Which isn’t to suggest that the special effects work is subpar. It’s true that “The Lost Kingdom” sorely lacks the detail and vibrancy that made the oceanic realms in the previous installment so eye-popping and full of life, but we’ve upgraded/downgraded from a rock octopus to a mer-creature pop band, and there’s a shot where what appears to be a fully CGI Nicole Kidman grapples onto a passing sea creature at top speed.
But even that momentary flash of “what the fuck am I watching?” seems like a faint echo of the epic silliness that Wan brought to the original, and not even a welcome reappearance from John Rhys-Davies’ Brine King is enough to put the genie back in the bottle. Hearing Gimli’s disembodied voice does add to the Jacksonian flourish of the final act, in which what little is left of Manta’s dramatic stakes are sacrificed at the foot of a partially submerged Mordor, but by that point the fun of the action is as empty and manufactured as that of Arthur’s narration (“They say everybody’s good at something. Me? I talk to fish”).

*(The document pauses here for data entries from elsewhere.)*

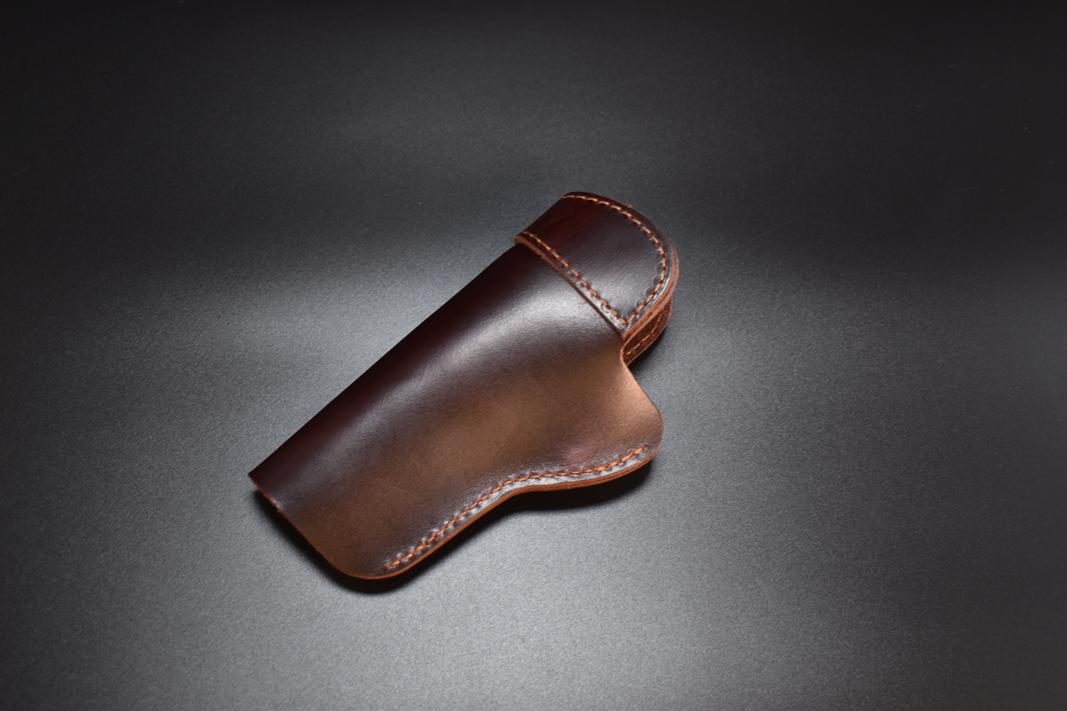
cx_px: 534
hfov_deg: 38.9
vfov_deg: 26.5
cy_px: 356
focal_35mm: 51
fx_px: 1511
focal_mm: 34
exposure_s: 1/13
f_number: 4.5
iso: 100
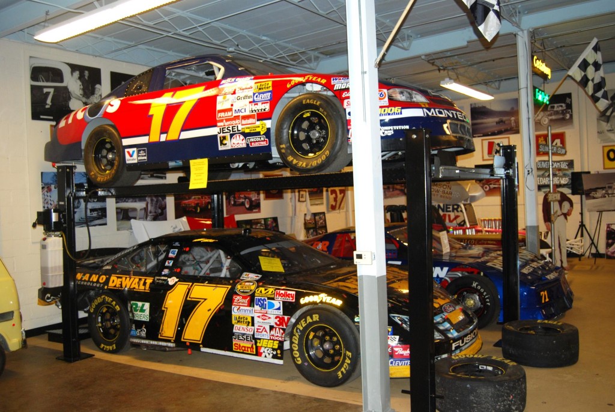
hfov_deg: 55.0
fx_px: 590
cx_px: 308
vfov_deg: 38.5
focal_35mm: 34
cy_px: 206
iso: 400
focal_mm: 23
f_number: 3.8
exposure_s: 1/60
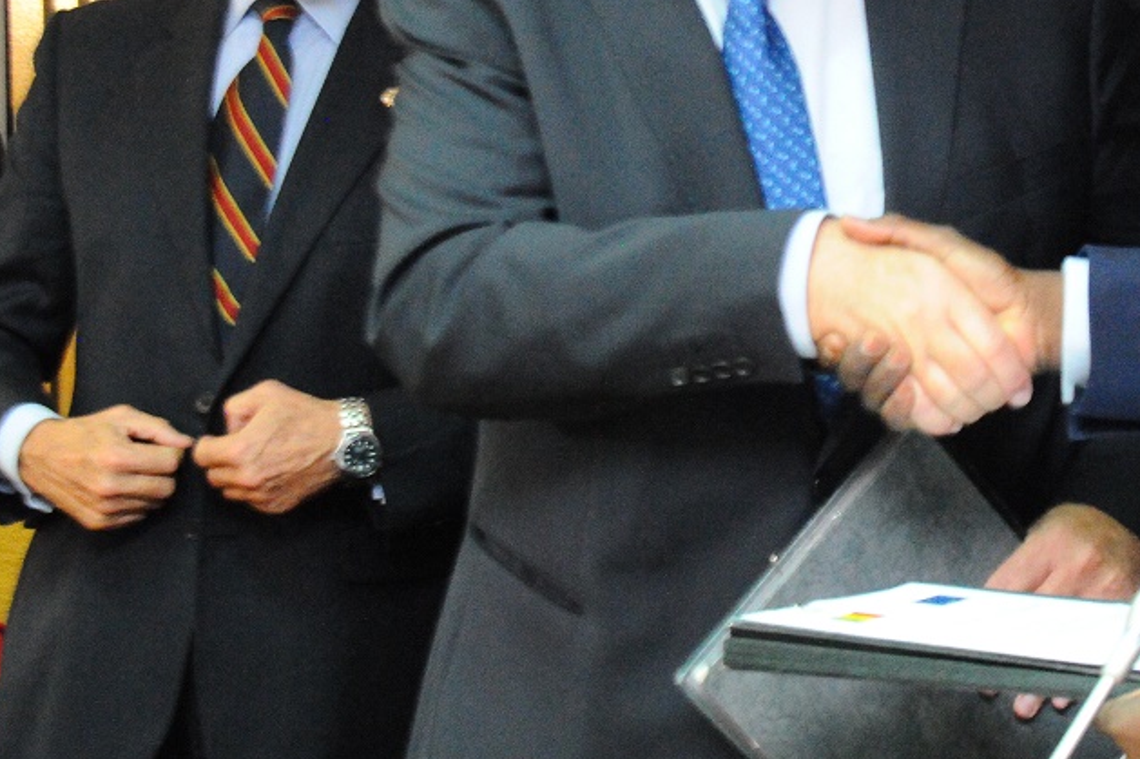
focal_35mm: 125
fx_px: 3957
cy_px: 71
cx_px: 975
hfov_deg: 16.2
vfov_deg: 10.9
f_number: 5.6
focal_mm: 52
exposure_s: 1/100
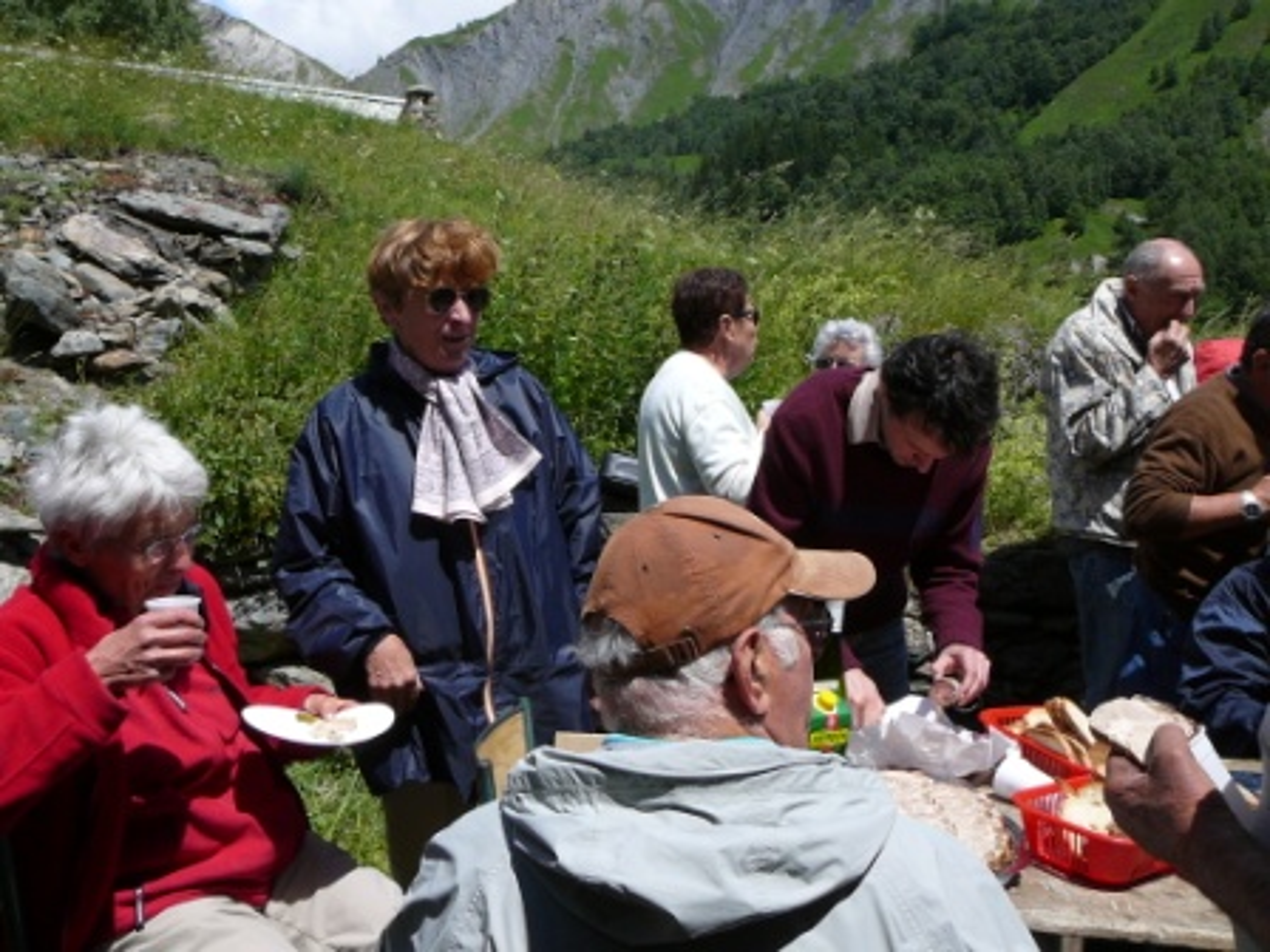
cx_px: 635
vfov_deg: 40.7
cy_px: 476
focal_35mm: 35
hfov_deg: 52.6
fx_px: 1284
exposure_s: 1/400
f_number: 5
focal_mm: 5.2
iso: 80
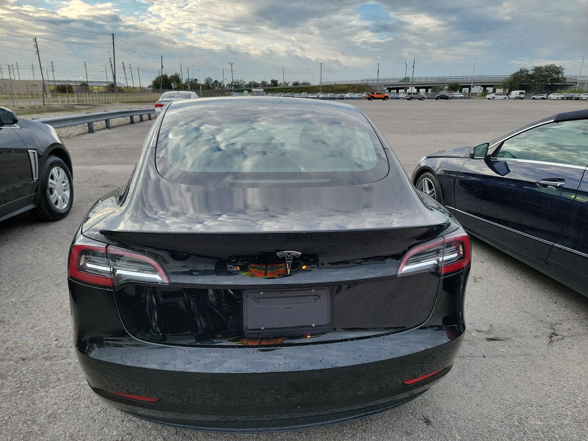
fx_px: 408
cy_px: 220
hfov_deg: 71.6
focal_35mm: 24
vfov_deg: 56.8
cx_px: 294
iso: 50
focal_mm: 6.7
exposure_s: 1/190
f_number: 1.8
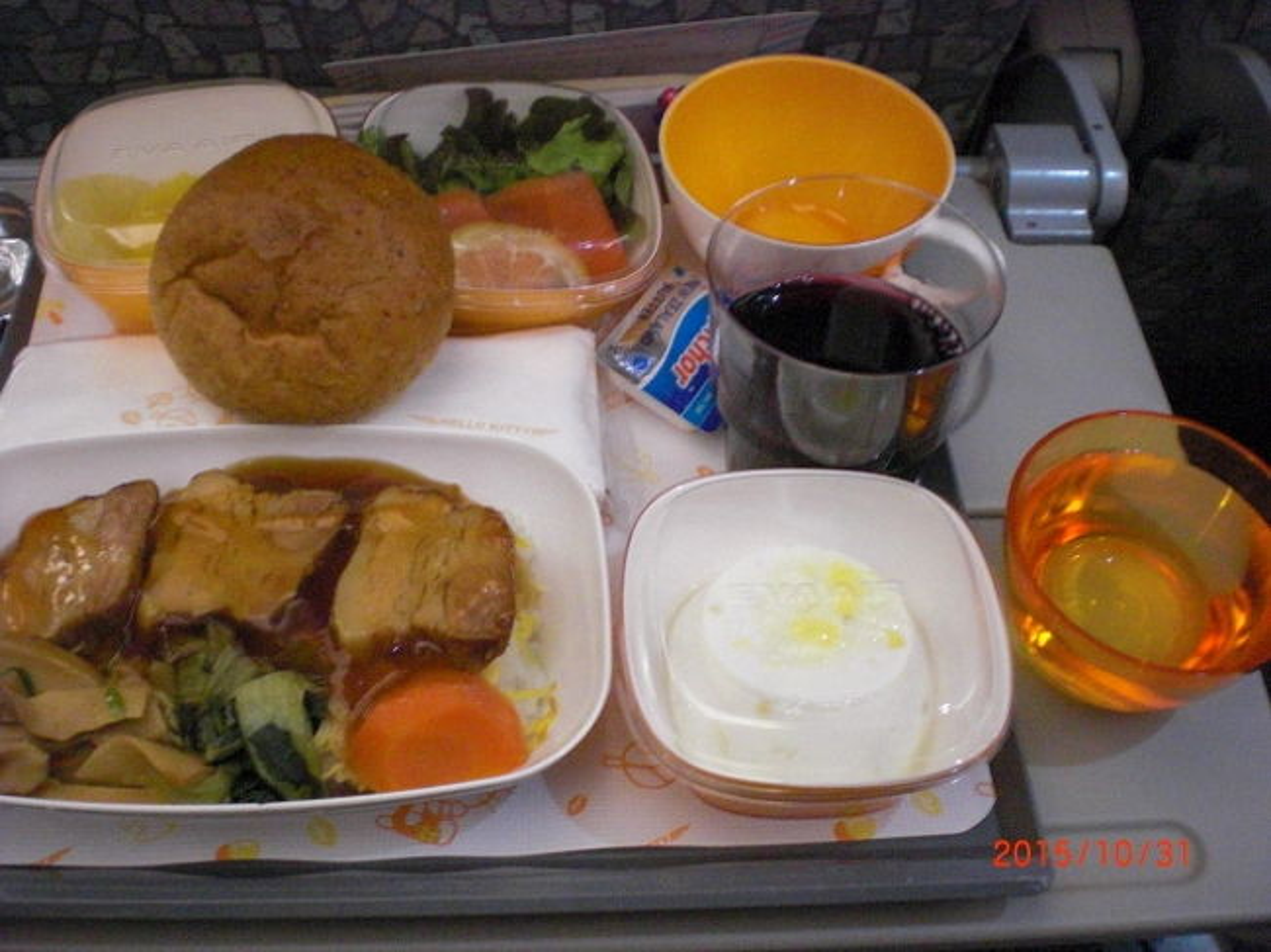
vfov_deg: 37.7
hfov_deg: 49.0
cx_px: 636
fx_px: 1395
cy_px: 476
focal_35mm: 38
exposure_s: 1/30
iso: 800
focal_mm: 6.3
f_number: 3.1
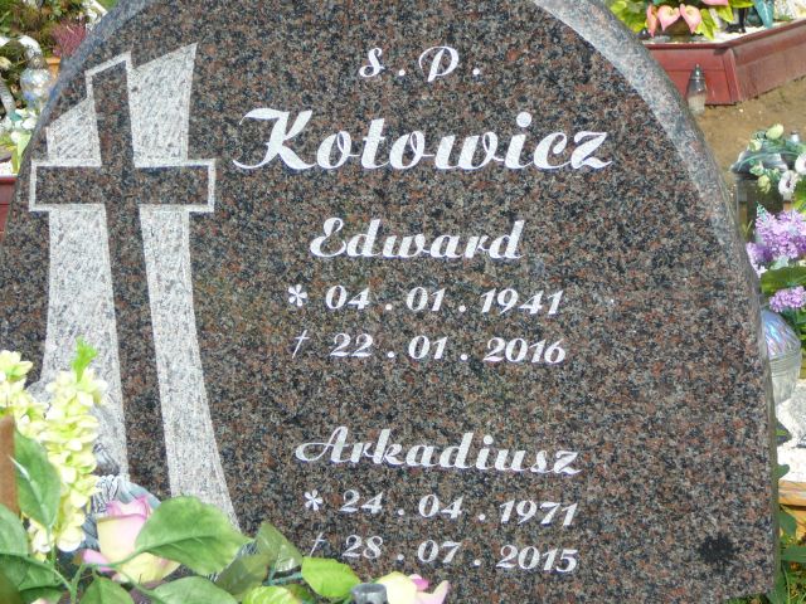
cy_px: 302
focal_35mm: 82
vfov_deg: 18.0
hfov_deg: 23.8
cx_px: 403
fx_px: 1909
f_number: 3.8
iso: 80
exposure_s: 1/400
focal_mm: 12.2
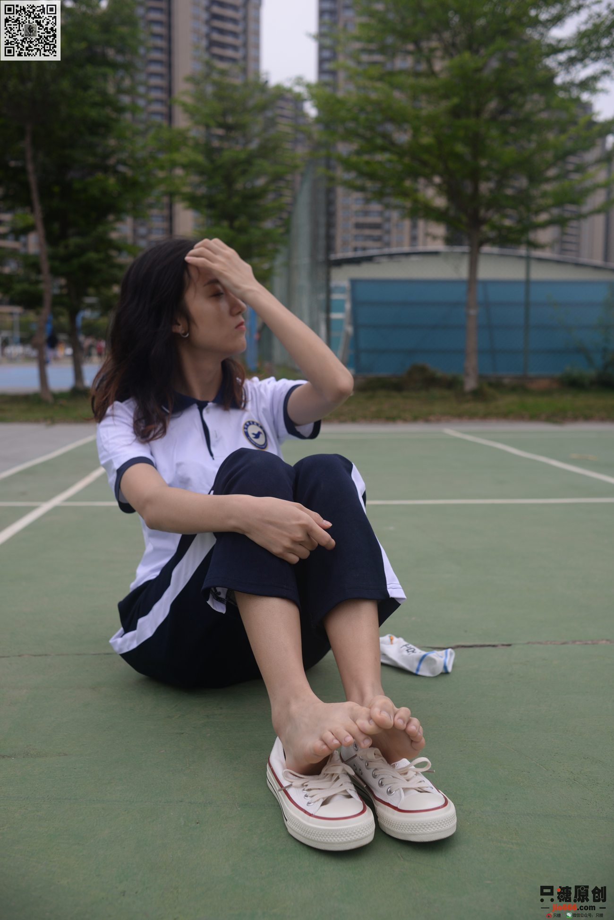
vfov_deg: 54.4
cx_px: 307
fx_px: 894
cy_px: 460
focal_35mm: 35
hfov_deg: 37.9
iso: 250
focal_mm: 35
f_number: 5
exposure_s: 1/400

Where the previous “Aquaman” was psychedelically high on its own supply and so eager to top itself that it eventually led to Jason Momoa talking to a mythical sea monster who sounded a lot like Julie Andrews, “The Lost Kingdom” becomes more and more formulaic as it digs into its mythos, as if the movie were caught between being its own thing and being nothing at all. If only Wan and co. had seen the writing on the wall a little earlier, perhaps they could have found a way to ensure that the DCEU went down in a blaze of glory. Instead, it just sinks to the bottom of the sea, with Aquaman pushing to bring his world to the surface at the same time as Warner Bros. Discovery consigns his entire universe to the ocean floor.
Grade: C-
Warner Bros. will release “Aquaman and the Lost Kingdom” in theaters on Friday, December 22.